[Dataset entries]
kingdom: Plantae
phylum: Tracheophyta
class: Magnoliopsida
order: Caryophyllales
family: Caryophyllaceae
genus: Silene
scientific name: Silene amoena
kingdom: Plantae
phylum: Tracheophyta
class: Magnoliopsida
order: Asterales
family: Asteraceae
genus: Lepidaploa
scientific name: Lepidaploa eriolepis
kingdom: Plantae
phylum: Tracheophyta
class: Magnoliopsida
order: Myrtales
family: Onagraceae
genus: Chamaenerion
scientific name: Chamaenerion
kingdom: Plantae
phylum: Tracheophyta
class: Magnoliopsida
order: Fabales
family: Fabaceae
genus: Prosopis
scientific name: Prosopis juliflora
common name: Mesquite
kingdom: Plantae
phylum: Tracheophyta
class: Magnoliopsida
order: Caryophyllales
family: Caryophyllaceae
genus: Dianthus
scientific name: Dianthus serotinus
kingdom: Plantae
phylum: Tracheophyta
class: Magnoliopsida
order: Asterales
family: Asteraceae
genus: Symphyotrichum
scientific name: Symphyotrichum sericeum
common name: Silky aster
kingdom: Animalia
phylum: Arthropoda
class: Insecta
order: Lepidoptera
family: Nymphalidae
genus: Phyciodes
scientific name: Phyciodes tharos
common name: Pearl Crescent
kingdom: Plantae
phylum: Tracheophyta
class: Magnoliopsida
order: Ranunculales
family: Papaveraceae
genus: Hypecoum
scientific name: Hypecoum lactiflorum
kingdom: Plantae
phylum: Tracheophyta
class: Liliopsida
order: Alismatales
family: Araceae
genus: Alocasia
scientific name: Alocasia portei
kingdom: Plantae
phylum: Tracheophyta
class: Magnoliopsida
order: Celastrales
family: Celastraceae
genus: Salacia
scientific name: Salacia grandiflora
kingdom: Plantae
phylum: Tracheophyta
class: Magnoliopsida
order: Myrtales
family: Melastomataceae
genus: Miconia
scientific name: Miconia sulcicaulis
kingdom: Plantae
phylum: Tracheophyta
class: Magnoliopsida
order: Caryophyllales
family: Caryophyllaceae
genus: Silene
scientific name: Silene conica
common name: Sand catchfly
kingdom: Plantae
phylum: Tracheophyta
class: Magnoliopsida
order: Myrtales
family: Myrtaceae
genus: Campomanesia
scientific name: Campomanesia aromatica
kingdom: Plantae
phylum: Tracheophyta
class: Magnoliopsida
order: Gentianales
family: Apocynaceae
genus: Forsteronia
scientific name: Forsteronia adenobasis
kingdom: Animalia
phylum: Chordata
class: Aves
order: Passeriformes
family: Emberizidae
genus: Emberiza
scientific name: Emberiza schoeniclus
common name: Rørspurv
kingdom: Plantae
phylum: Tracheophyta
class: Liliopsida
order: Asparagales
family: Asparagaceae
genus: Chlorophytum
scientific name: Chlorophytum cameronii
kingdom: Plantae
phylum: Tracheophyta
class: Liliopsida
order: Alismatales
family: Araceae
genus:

What the task asks: Change every occurrence of "scientific name" in the listing to "species name", leaving everything else as it is.

Reply:
kingdom: Plantae
phylum: Tracheophyta
class: Magnoliopsida
order: Caryophyllales
family: Caryophyllaceae
genus: Silene
species name: Silene amoena
kingdom: Plantae
phylum: Tracheophyta
class: Magnoliopsida
order: Asterales
family: Asteraceae
genus: Lepidaploa
species name: Lepidaploa eriolepis
kingdom: Plantae
phylum: Tracheophyta
class: Magnoliopsida
order: Myrtales
family: Onagraceae
genus: Chamaenerion
species name: Chamaenerion
kingdom: Plantae
phylum: Tracheophyta
class: Magnoliopsida
order: Fabales
family: Fabaceae
genus: Prosopis
species name: Prosopis juliflora
common name: Mesquite
kingdom: Plantae
phylum: Tracheophyta
class: Magnoliopsida
order: Caryophyllales
family: Caryophyllaceae
genus: Dianthus
species name: Dianthus serotinus
kingdom: Plantae
phylum: Tracheophyta
class: Magnoliopsida
order: Asterales
family: Asteraceae
genus: Symphyotrichum
species name: Symphyotrichum sericeum
common name: Silky aster
kingdom: Animalia
phylum: Arthropoda
class: Insecta
order: Lepidoptera
family: Nymphalidae
genus: Phyciodes
species name: Phyciodes tharos
common name: Pearl Crescent
kingdom: Plantae
phylum: Tracheophyta
class: Magnoliopsida
order: Ranunculales
family: Papaveraceae
genus: Hypecoum
species name: Hypecoum lactiflorum
kingdom: Plantae
phylum: Tracheophyta
class: Liliopsida
order: Alismatales
family: Araceae
genus: Alocasia
species name: Alocasia portei
kingdom: Plantae
phylum: Tracheophyta
class: Magnoliopsida
order: Celastrales
family: Celastraceae
genus: Salacia
species name: Salacia grandiflora
kingdom: Plantae
phylum: Tracheophyta
class: Magnoliopsida
order: Myrtales
family: Melastomataceae
genus: Miconia
species name: Miconia sulcicaulis
kingdom: Plantae
phylum: Tracheophyta
class: Magnoliopsida
order: Caryophyllales
family: Caryophyllaceae
genus: Silene
species name: Silene conica
common name: Sand catchfly
kingdom: Plantae
phylum: Tracheophyta
class: Magnoliopsida
order: Myrtales
family: Myrtaceae
genus: Campomanesia
species name: Campomanesia aromatica
kingdom: Plantae
phylum: Tracheophyta
class: Magnoliopsida
order: Gentianales
family: Apocynaceae
genus: Forsteronia
species name: Forsteronia adenobasis
kingdom: Animalia
phylum: Chordata
class: Aves
order: Passeriformes
family: Emberizidae
genus: Emberiza
species name: Emberiza schoeniclus
common name: Rørspurv
kingdom: Plantae
phylum: Tracheophyta
class: Liliopsida
order: Asparagales
family: Asparagaceae
genus: Chlorophytum
species name: Chlorophytum cameronii
kingdom: Plantae
phylum: Tracheophyta
class: Liliopsida
order: Alismatales
family: Araceae
genus:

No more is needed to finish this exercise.